In terms of innovations, there was a weird and misguided attempt to integrate "social search" into your results, which thankfully seems to have disappeared.
There is also Google's Knowledge Graph, which is a promising idea but doesn't work well yet. Search for "calories in a cup of corn" and Google's answer is wildly off. Or try "activation fee" and find out that it's $40 (huh?). It remains to be seen whether this feature can be rendered trustworthy and relevant.
My Google results are noticeably worse for me logged-out (or through DDG) than logged-in.
This suggests that search is in fact such a hard problem that my search engine literally needs to know more about me than I know about myself to do a good job for me.
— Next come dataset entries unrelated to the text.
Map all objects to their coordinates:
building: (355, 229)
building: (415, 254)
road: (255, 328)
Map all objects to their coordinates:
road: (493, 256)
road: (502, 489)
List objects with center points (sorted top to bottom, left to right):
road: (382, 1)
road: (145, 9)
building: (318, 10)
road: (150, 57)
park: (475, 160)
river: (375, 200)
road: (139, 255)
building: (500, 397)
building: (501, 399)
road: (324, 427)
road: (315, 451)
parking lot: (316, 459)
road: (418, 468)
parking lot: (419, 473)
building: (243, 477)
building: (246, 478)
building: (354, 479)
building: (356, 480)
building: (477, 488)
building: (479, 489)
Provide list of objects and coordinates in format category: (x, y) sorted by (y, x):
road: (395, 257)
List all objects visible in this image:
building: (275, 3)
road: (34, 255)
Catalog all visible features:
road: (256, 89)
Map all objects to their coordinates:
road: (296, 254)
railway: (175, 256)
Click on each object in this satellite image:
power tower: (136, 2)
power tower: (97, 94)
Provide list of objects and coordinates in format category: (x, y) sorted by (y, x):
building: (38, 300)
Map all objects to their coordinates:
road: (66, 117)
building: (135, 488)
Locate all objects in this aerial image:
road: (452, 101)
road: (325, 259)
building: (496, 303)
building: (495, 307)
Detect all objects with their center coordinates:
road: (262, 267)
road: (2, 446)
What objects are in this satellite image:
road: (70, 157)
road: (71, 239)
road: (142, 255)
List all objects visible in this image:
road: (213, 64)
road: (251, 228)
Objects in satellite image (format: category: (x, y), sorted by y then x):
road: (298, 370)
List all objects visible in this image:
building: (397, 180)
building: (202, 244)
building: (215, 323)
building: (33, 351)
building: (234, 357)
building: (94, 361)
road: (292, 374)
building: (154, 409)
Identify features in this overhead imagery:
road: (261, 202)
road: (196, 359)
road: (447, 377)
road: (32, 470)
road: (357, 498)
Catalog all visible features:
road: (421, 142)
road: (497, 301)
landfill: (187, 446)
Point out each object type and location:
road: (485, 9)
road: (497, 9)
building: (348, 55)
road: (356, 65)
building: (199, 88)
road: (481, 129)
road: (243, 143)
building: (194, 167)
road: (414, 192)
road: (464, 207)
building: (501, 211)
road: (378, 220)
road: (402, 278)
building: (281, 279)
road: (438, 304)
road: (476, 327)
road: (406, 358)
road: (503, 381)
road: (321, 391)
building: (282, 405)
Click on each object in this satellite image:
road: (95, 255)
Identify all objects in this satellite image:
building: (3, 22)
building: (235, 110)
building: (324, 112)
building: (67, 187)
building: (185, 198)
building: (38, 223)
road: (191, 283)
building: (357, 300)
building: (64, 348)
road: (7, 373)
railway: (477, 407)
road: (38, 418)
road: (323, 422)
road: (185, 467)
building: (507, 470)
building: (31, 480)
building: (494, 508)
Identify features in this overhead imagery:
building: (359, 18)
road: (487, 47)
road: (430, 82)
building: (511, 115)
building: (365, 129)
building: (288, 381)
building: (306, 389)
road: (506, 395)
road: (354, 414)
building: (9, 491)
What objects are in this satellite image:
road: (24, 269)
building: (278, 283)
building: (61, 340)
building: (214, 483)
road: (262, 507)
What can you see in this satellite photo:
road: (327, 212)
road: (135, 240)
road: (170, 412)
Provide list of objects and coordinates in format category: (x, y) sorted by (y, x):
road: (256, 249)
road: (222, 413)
Which explains why Bing has such a hard time unseating Google - I'm always logged into GMail, so Google has known it's me doing my searches for the past eleven years.
In terms of innovations, there was a weird and misguided attempt to integrate "social search" into your results, which thankfully seems to have disappeared.
There is also Google's Knowledge Graph, which is a promising idea but doesn't work well yet. Search for "calories in a cup of corn" and Google's answer is wildly off. Or try "activation fee" and find out that it's $40 (huh?). It remains to be seen whether this feature can be rendered trustworthy and relevant.